Monday, November 17, 2008

the murry's

If you could meet and have the opportunity to befriend one fictional person (or persons), who would it be, and why?

This is what Chip asked me about two months ago. I didn't come up with an answer until last week. It took me this long because the more I considered it, even my most favorite characters in fiction are just too important, too weird, too messed up, too bizarre, or way too smart for me to actually hang out with them. Every time I stopped to consider someone, I immediately felt this rush of stupidity over what I'd say or how I'd react. (In case you didn't know, we take our hypothetical questions very seriously at The Last Homely House.)

Last week I finally answered the question when I reread Madeleine L'Engle's A Wrinkle in Time. (Have you read this book? If you haven't, you must stop what you are doing right now and go check it out at the library. You will find it in the children's section, possibly young adult. It's a Newberry Award Winner. And it was one of my absolute favorite books when I was a little girl.) Where do I start about A Wrinkle in Time? It's about the Murry family, a family of geniuses - and more particularly, it's about Meg Murry, a girl who doesn't feel like she fits anywhere. Oh how this book spoke to my 10-year-old self! How many times did I reread it as a balm to my savaged and misunderstood soul. I journeyed countless times with Meg and Calvin and Charles Wallace as they crossed the universe to rescue Mr. Murry from IT. I have imagined the Murry's house in the country, their big country kitchen, Mrs. Murry's stone lab, the pot of stew bubbling on a bunsen burner. And I longed to journey up to the attic to Meg's bedroom, to sit with her on her bed and talk.
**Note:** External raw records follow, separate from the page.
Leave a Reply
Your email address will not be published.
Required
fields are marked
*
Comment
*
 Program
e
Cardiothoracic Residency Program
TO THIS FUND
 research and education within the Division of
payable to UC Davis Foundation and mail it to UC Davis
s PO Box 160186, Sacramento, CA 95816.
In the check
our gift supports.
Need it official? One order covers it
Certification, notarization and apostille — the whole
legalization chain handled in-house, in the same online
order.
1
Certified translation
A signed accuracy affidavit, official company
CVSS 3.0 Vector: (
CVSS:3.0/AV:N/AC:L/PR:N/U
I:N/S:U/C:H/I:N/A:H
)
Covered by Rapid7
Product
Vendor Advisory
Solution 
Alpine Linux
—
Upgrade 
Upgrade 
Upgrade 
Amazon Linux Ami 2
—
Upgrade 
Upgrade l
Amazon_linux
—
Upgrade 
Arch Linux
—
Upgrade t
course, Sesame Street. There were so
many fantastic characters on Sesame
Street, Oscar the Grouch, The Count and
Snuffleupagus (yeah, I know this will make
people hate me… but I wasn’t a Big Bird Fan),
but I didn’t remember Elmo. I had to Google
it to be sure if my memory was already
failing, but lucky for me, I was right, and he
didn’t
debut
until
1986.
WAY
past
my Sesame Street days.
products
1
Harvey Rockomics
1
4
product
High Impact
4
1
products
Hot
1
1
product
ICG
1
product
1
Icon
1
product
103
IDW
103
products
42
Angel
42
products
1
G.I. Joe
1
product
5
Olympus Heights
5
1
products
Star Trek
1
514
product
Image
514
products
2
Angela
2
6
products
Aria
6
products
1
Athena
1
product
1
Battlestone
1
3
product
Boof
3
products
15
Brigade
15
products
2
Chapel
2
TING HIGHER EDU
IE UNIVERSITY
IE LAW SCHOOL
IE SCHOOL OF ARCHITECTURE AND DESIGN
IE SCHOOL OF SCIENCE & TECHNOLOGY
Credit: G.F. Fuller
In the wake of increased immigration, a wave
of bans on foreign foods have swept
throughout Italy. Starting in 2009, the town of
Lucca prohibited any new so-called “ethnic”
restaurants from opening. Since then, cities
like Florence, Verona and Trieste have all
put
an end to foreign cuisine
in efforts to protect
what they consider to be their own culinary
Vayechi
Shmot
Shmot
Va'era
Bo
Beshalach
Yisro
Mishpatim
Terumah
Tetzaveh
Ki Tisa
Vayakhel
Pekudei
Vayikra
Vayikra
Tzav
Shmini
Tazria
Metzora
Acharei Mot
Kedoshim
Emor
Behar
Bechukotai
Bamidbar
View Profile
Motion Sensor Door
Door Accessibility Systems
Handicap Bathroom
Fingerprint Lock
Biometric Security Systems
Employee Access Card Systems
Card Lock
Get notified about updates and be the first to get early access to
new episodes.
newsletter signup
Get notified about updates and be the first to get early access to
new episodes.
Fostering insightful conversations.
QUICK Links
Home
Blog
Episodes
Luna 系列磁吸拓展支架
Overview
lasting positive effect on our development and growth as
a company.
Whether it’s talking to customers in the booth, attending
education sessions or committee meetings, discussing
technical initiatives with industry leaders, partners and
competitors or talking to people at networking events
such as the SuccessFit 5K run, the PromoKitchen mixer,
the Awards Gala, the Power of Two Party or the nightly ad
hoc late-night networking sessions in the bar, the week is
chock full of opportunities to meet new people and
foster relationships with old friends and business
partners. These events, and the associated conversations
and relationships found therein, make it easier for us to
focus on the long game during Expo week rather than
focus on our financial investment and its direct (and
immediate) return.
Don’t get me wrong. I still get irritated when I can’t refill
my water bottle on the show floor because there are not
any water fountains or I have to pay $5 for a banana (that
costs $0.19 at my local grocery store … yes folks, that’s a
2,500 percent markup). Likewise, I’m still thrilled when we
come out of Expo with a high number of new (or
My original copy of the book has long disappeared. Its pages were yellowed and dogeared, its cover creased with age. I bought a new one last week and devoured it in two days. I had planned to read it aloud to Alice, but couldn't stop after the first few pages. I love this book and I love the characters that inhabit its pages. If I could meet and possibly befriend (oh please, oh please I just know we'd be great friends) a fictional person or persons, I'd choose the Murry's.

How about you?


3 comments:

serenity now said...

Give me at least two months and I'll get back to you.

tearese said...

I loved that in elementary school too, but all I remember is the ending scenes...the brain, the hypnotized bouncing ball kids. Thats the same book, right?
I want to meet Dr. Who. (as played by David Tennant). I've been so obsessed with the show lately, I constantly dream about it, and make plans for what I will do when I go with him.
Its okay, because his companions rarely have a romatinc relationship with him, they're just buds. Exploring time and space together.

tearese said...

ummm that word was "Romantic.". Yeah.